CINCINNATI — Appealing to Rust Belt voters, President Barack Obama announced a new trade enforcement action against China on Monday, while Republican challenger Mitt Romney planned a greater emphasis on policy details that distinguish him from Obama to stop the incumbent's election momentum.
Romney's shift comes as Republicans openly fret about the state of their nominee's campaign and press him to give voters a clearer sense of how he would govern. In newly published polls, Romney has lost the edge he held over Obama as the candidate better able to handle the federal budget deficit and taxes.
Romney pollster Neil Newhouse attributed Obama's gains to the bump the president received overall after the Democratic National Convention in North Carolina this month.
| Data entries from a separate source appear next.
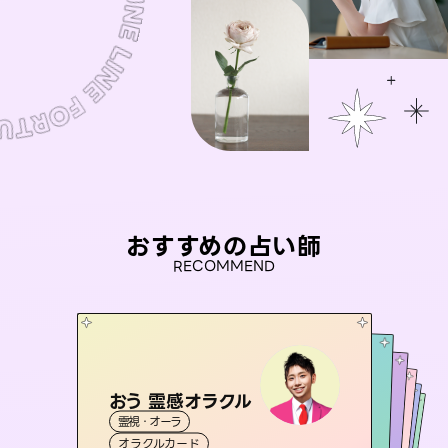
おすすめの占い師
RECOMMEND
おう 霊感オラクル
彗望
アイリス -iris-
（
すいぼう
）
桃源珠羽
未来視師＊花
霊視・オーラ
霊視・オーラ
（
とうげんみう
透視
セラピスト理恵
西洋占星術
）
タロット
霊視・オーラ
霊視・オーラ
タロット
オラクルカード
スピリチュアル・リーディング
心理学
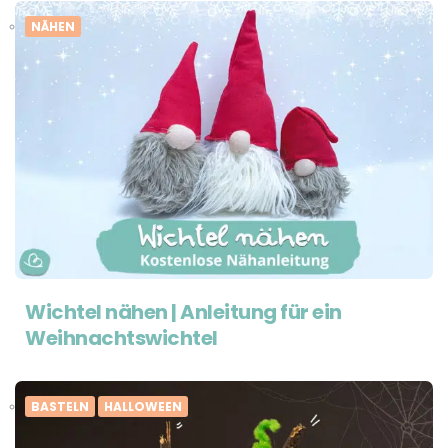
NÄHEN
Wichtel nähen | Anleitung für ein
Weihnachtswichtel
BASTELN
HALLOWEEN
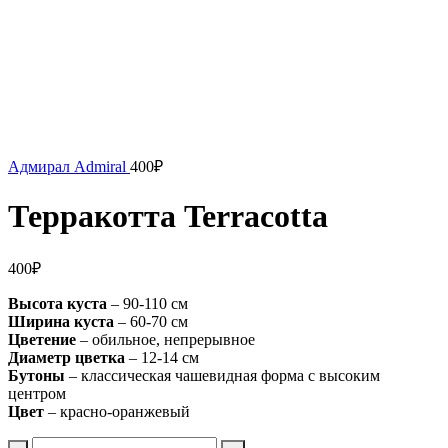
Адмирал Admiral
400
₽
Терракотта Terracotta
400
₽
Высота куста
– 90-110 см
Ширина куста
– 60-70 см
Цветение
– обильное, непрерывное
Диаметр цветка
– 12-14 см
Бутоны
– классическая чашевидная форма с высоким
центром
Цвет
– красно-оранжевый
Количество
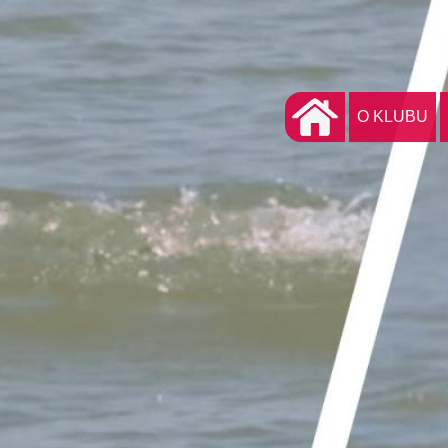
O KLUBU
But on taxes, Newhouse acknowledged Romney's need to do more to distinguish his plans.
"I'm not sure that voters really understand the differences between the plans Mitt Romney has and Obama has," Newhouse said. "And I think that's one thing we're committed to trying to do in moving forward is defining the differences between the two candidates on taxes."
One recent line of criticism from Romney appears to have brought a quick response from Obama. The White House announced a move to stop Chinese subsidies of its auto industry — four days after Romney launched an advertising campaign accusing the president of allowing American manufacturing jobs to be lost to the Asian power.
The issue hits home among working class voters in manufacturing swing states such as Ohio, where Obama has gained recently in polls and touted his new action Monday.